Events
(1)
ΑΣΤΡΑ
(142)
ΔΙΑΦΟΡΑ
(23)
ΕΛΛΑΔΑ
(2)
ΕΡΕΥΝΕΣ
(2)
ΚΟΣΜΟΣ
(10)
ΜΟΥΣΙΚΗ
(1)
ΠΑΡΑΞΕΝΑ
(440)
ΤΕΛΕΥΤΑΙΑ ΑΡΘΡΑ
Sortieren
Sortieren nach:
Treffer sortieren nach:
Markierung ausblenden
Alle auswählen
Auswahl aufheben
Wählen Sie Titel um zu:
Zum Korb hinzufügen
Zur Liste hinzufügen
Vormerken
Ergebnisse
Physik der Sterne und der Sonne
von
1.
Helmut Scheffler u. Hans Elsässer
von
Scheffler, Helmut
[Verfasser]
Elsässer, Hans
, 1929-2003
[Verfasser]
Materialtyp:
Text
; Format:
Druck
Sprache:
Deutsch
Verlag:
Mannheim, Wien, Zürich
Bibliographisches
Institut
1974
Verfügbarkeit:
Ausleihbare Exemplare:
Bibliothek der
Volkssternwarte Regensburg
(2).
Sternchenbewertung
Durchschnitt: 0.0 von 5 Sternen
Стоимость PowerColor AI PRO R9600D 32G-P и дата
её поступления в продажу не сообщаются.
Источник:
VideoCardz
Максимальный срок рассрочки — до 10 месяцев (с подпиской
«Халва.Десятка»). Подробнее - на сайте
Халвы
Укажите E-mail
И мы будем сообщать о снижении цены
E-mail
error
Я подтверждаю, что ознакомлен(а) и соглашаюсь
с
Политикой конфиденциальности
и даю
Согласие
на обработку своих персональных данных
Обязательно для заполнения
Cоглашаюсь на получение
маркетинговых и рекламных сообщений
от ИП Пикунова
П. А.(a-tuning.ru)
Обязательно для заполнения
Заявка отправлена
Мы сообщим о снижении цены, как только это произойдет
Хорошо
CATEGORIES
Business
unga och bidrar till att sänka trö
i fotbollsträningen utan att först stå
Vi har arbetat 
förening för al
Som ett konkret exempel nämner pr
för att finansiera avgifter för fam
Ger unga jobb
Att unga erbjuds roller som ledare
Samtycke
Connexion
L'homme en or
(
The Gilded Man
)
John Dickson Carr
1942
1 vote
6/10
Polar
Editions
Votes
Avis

WHAT THE TASK ASKS:
Print every entry exactly as it appears.

TASK SOLUTION:
Events
(1)
ΑΣΤΡΑ
(142)
ΔΙΑΦΟΡΑ
(23)
ΕΛΛΑΔΑ
(2)
ΕΡΕΥΝΕΣ
(2)
ΚΟΣΜΟΣ
(10)
ΜΟΥΣΙΚΗ
(1)
ΠΑΡΑΞΕΝΑ
(440)
ΤΕΛΕΥΤΑΙΑ ΑΡΘΡΑ
Sortieren
Sortieren nach:
Treffer sortieren nach:
Markierung ausblenden
Alle auswählen
Auswahl aufheben
Wählen Sie Titel um zu:
Zum Korb hinzufügen
Zur Liste hinzufügen
Vormerken
Ergebnisse
Physik der Sterne und der Sonne
von
1.
Helmut Scheffler u. Hans Elsässer
von
Scheffler, Helmut
[Verfasser]
Elsässer, Hans
, 1929-2003
[Verfasser]
Materialtyp:
Text
; Format:
Druck
Sprache:
Deutsch
Verlag:
Mannheim, Wien, Zürich
Bibliographisches
Institut
1974
Verfügbarkeit:
Ausleihbare Exemplare:
Bibliothek der
Volkssternwarte Regensburg
(2).
Sternchenbewertung
Durchschnitt: 0.0 von 5 Sternen
Стоимость PowerColor AI PRO R9600D 32G-P и дата
её поступления в продажу не сообщаются.
Источник:
VideoCardz
Максимальный срок рассрочки — до 10 месяцев (с подпиской
«Халва.Десятка»). Подробнее - на сайте
Халвы
Укажите E-mail
И мы будем сообщать о снижении цены
E-mail
error
Я подтверждаю, что ознакомлен(а) и соглашаюсь
с
Политикой конфиденциальности
и даю
Согласие
на обработку своих персональных данных
Обязательно для заполнения
Cоглашаюсь на получение
маркетинговых и рекламных сообщений
от ИП Пикунова
П. А.(a-tuning.ru)
Обязательно для заполнения
Заявка отправлена
Мы сообщим о снижении цены, как только это произойдет
Хорошо
CATEGORIES
Business
unga och bidrar till att sänka trö
i fotbollsträningen utan att först stå
Vi har arbetat 
förening för al
Som ett konkret exempel nämner pr
för att finansiera avgifter för fam
Ger unga jobb
Att unga erbjuds roller som ledare
Samtycke
Connexion
L'homme en or
(
The Gilded Man
)
John Dickson Carr
1942
1 vote
6/10
Polar
Editions
Votes
Avis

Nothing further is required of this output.